Fig. 3. PFFNB2 dissociates α-syn fibrils and inhibits α-syn pathology induced by PFF in vitro.

a Disaggregation of α-syn fibrils monitored by ThT fluorescence assay. α-syn PFF was incubated alone (black), with MBP-PFFNB2 (red), or with MBP (blue). Quantification data are the means ± SEM, n = 3 independent experimental replicates, two-way ANOVA with Tukey correction. (α-syn fibrils vs. α-syn fibrils + MBP-PFFNB2, P values are Day5 = 0.0388, Day8 = 0.0199, Day12 = 0.0005, Day15 = 0.0001) *P < 0.05, **P < 0.01, ***P < 0.001, ns, not significant. b TEM images of α-syn fibrils with MBP-PFFNB2 or MBP. Scale bar, 100 nm. c Quantification of fibril length from (b). Quantification data are the means ± SEM, n = 50 datapoints per group, one-way ANOVA with Tukey correction. (α-syn fibrils vs. α-syn fibrils+MBP-PFFNB2, P = 0.0001) ***P < 0.001, ns, not significant (d) Circular dichroism (CD) spectra for α-syn PFF with MBP-PFFNB2 or MBP. e Dynamic light scattering (DLS) analysis for α-syn fibrils with MBP-PFFNB2 or MBP. Quantification data are the means ± SEM, n = 3 independent experiments, P values were determined by one-way ANOVA with Tukey correction. (α-syn fibrils vs. α-syn fibrils+MBP-PFFNB2, P = 0.0001). ****P < 0.0001, ns, not significant. f WT mouse primary cortical neurons were transduced with AAV encoding EGFP (control group) or EGFP-PFFNB2 (PFFNB2 group) at day 5 in vitro and α-syn PFF at day 7 in vitro. The α-syn pathology level was assessed with anti-phosphorylated serine129 (pS129) immunostaining 7 days after α-syn PFF treatment. Scale bar, 50 μm. g Quantification of the pS129 immunoreactivity normalized by Hoechst. Quantification data are the means ± SEM, n = 6 independent experiments, P values were determined by two-sided Student’s t test. (AAV-EGFP vs. AAV-EGFP-PFFNB2 P = 0.0001). ****P < 0.0001. Source data are provided as a Source Data file.

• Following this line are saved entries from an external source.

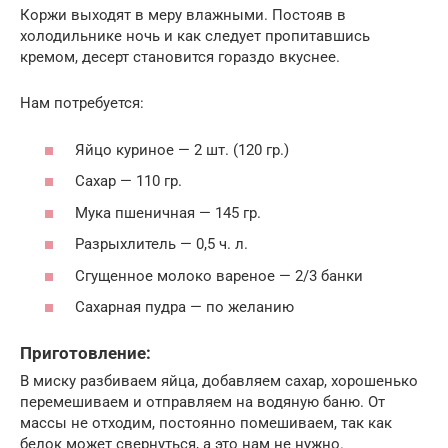
Коржи выходят в меру влажными. Постояв в
холодильнике ночь и как следует пропитавшись
кремом, десерт становится гораздо вкуснее.
Нам потребуется:
Яйцо куриное — 2 шт. (120 гр.)
Сахар — 110 гр.
Мука пшеничная — 145 гр.
Разрыхлитель — 0,5 ч. л.
Сгущенное молоко вареное — 2/3 банки
Сахарная пудра — по желанию
Приготовление:
В миску разбиваем яйца, добавляем сахар, хорошенько
перемешиваем и отправляем на водяную баню. От
массы не отходим, постоянно помешиваем, так как
белок может свернуться, а это нам не нужно.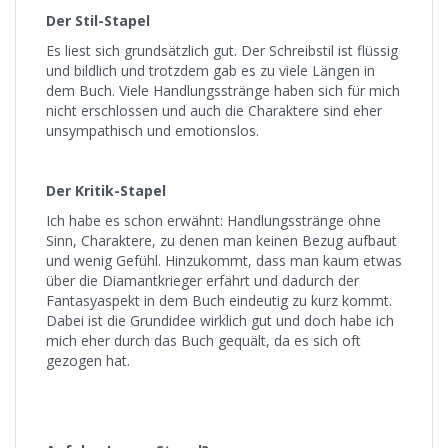
Der Stil-Stapel
Es liest sich grundsätzlich gut. Der Schreibstil ist flüssig
und bildlich und trotzdem gab es zu viele Längen in
dem Buch. Viele Handlungsstränge haben sich für mich
nicht erschlossen und auch die Charaktere sind eher
unsympathisch und emotionslos.
Der Kritik-Stapel
Ich habe es schon erwähnt: Handlungsstränge ohne
Sinn, Charaktere, zu denen man keinen Bezug aufbaut
und wenig Gefühl. Hinzukommt, dass man kaum etwas
über die Diamantkrieger erfährt und dadurch der
Fantasyaspekt in dem Buch eindeutig zu kurz kommt.
Dabei ist die Grundidee wirklich gut und doch habe ich
mich eher durch das Buch gequält, da es sich oft
gezogen hat.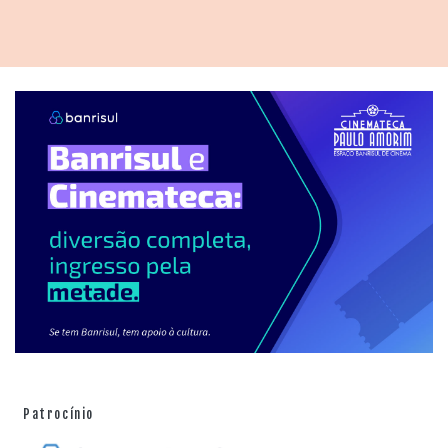
cenas de protestos exaltados da torcida, evidenciadas
em faixas ofensivas à sua família. Nesse ponto, o filme
mistura ocorrências separadas por dez anos e ouve
apenas o lado da família Assis Moreira, sem o
contraponto de dirigentes gremistas (há apenas uma
fala, de arquivo, do ex-presidente José Alberto
Guerreiro).
Essa relação mais íntima com o clã Assis Moreira
permite que se conheçam personagens como João
Mendes – o filho de Ronaldinho com Janaina Mendes
(ex-bailarina do programa
Domingão do Faustão
, da TV
Globo). Outro bom momento está reservado para o
final: a saída do Barcelona, que oferece um choque de
versões entre os envolvidos. Enquanto o novo treinador
Pep Guardiola declara que não acredita mais em
Patrocínio
eventual recuperação de Ronaldinho (e por isso o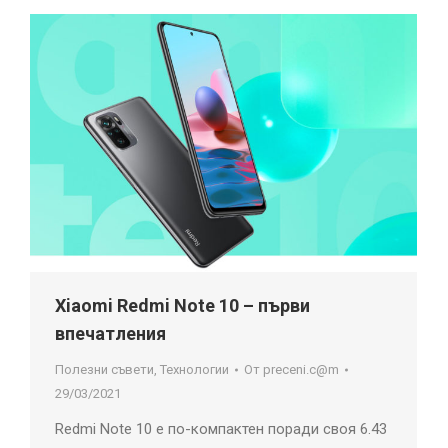
Xiaomi Redmi Note 10 – първи
впечатления
Полезни съвети
,
Технологии
От
preceni.c@m
29/03/2021
Redmi Note 10 е по-компактен поради своя 6.43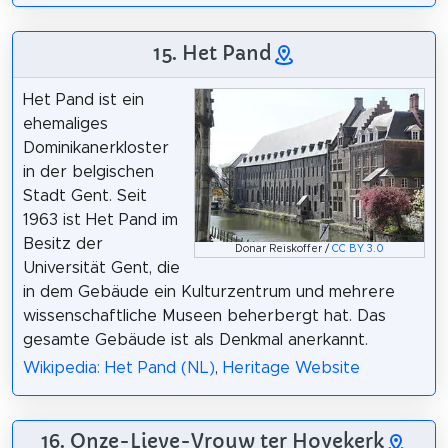
15. Het Pand
Het Pand ist ein
ehemaliges
Dominikanerkloster
in der belgischen
Stadt Gent. Seit
1963 ist Het Pand im
Besitz der
Donar Reiskoffer /
CC BY 3.0
Universität Gent, die
in dem Gebäude ein Kulturzentrum und mehrere
wissenschaftliche Museen beherbergt hat. Das
gesamte Gebäude ist als Denkmal anerkannt.
Wikipedia: Het Pand (NL)
,
Heritage Website
16. Onze-Lieve-Vrouw ter Hoyekerk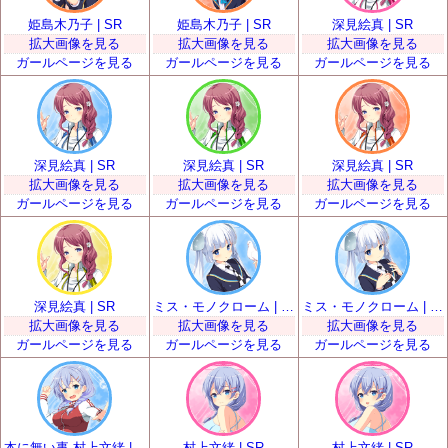
姫島木乃子 | SR
姫島木乃子 | SR
深見絵真 | SR
拡大画像を見る
拡大画像を見る
拡大画像を見る
ガールページを見る
ガールページを見る
ガールページを見る
深見絵真 | SR
深見絵真 | SR
深見絵真 | SR
拡大画像を見る
拡大画像を見る
拡大画像を見る
ガールページを見る
ガールページを見る
ガールページを見る
深見絵真 | SR
ミス・モノクローム | SR
ミス・モノクローム | SR
拡大画像を見る
拡大画像を見る
拡大画像を見る
ガールページを見る
ガールページを見る
ガールページを見る
本に無い事 村上文緒 | SR
村上文緒 | SR
村上文緒 | SR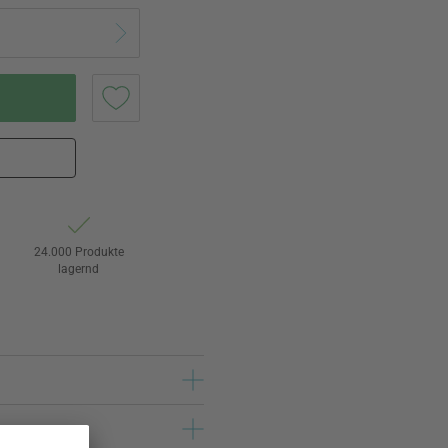
24.000 Produkte
lagernd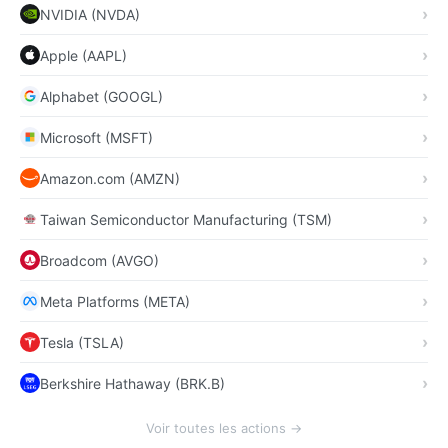
NVIDIA (NVDA)
Apple (AAPL)
Alphabet (GOOGL)
Microsoft (MSFT)
Amazon.com (AMZN)
Taiwan Semiconductor Manufacturing (TSM)
Broadcom (AVGO)
Meta Platforms (META)
Tesla (TSLA)
Berkshire Hathaway (BRK.B)
Voir toutes les actions →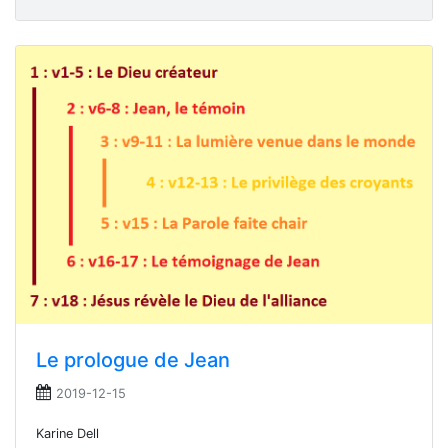
Le prologue de Jean
2019-12-15
Karine Dell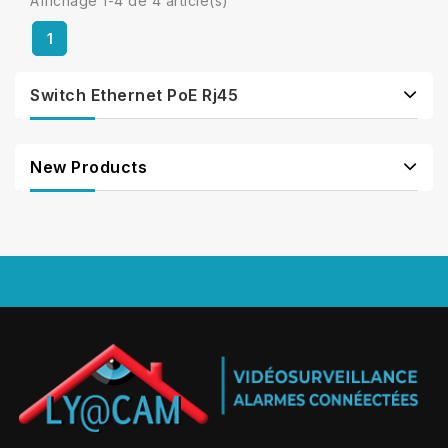
Affichage 1-4 de 4 article(s)
1
Switch Ethernet PoE Rj45
New Products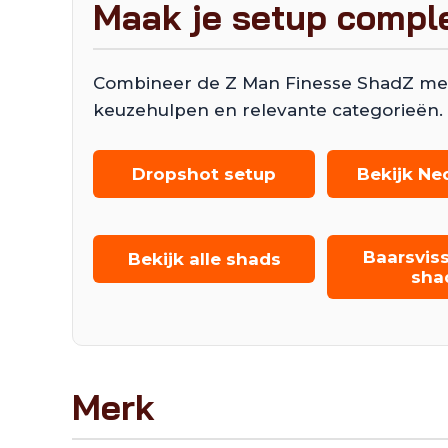
Maak je setup compl
Combineer de Z Man Finesse ShadZ met dro
keuzehulpen en relevante categorieën.
Dropshot setup
Bekijk Ned
Baarsvis
Bekijk alle shads
sha
Merk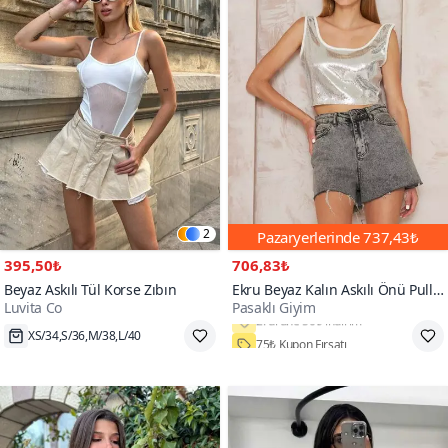
2
Pazaryerlerinde
737,43₺
395,50₺
706,83₺
Beyaz Askılı Tül Korse Zıbın
Ekru Beyaz Kalın Askılı Önü Pullu
Luvita Co
Pasaklı Giyim
Payet Arkası Penye Salaş Crop
Bluz
XS/34,S/36,M/38,L/40
75₺ Kupon Fırsatı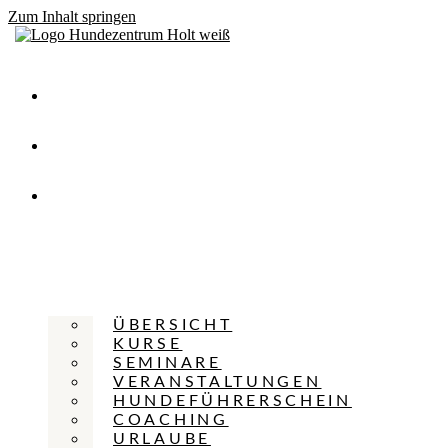
Zum Inhalt springen
HOME
TEAM
HUNDESCHULE
ÜBERSICHT
KURSE
SEMINARE
VERANSTALTUNGEN
HUNDEFÜHRERSCHEIN
COACHING
URLAUBE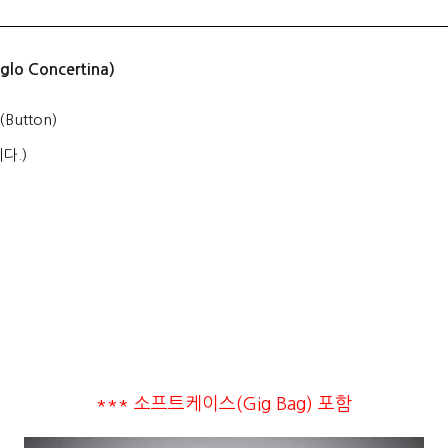
 Concertina)
utton)
다.)
*** 소프트케이스(Gig Bag) 포함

Fig. 4. AAV-EGFP-PFFNB2 reduces α-syn pathology induced by PFF in vivo.

a Timeline of in vivo experiments. Intraventricular injection of AAV was performed in neonatal mouse brains. These mice were then stereotactically injected with α-syn PFF at 2-months old, and then sacrificed 1 month after α-syn PFF injection. b, c Immunostaining of pS129 (red) normalized by Hoechst (blue). The green signal indicates the expression level of EGFP or EGFP-PFFNB2 fusion protein in the cortex. Scale bars, 50 μm. d, e Quantification of pS129 immunostaining in the cortex. Data are the means ± SEM, n = 4 mice per group, P values were determined by two-sided Student’s t test. (AAV-EGFP vs. AAV-EGFP-PFFNB2, P = 0.0004). ***P < 0.001. Source data are provided as a Source Data file.

Fig. 5. Lower magnification of striatal-PFF injected mice brain section with AAV-EGFP and AAV-EGFP-PFFNB2 transduction.

Both EGFP and EGFP-PFFNB2 expression (green) were mainly expressed in the motor cortex and somatosensory cortical regions. a Schematics representing the PFF injection site (yellow box) and site of analyses (red box) (b) The ×4 magnification images of the motor cortical region (top panel) and marked regions R1, R2, and R3 (white boxes) are shown in the bottom panel. Scale bars, 100 μm. c The ×4 magnification images of the somatosensory cortical region (top panel) and marked area (white box) is shown in the bottom panel. All experiments were replicated in three mice per group with similar results. Scale bars, 100 μm. d Correlation between EGFP intensity to pS129 intensity plot in the AAV-EGFP and AAV-EGFP-PFFNB2 groups. Areas with low to high degrees of EGFP expression were selected for quantification. There is a negative correlation between EGFP intensity and pS129 intensity in the AAV-EGFP-PFFNB2 group, with the Pearson correlation coefficient r = −0.8490. There is no correlation between EGFP and pS129 in the AAV-EGFP group with r = 0.3414. Source data are provided as a Source Data file.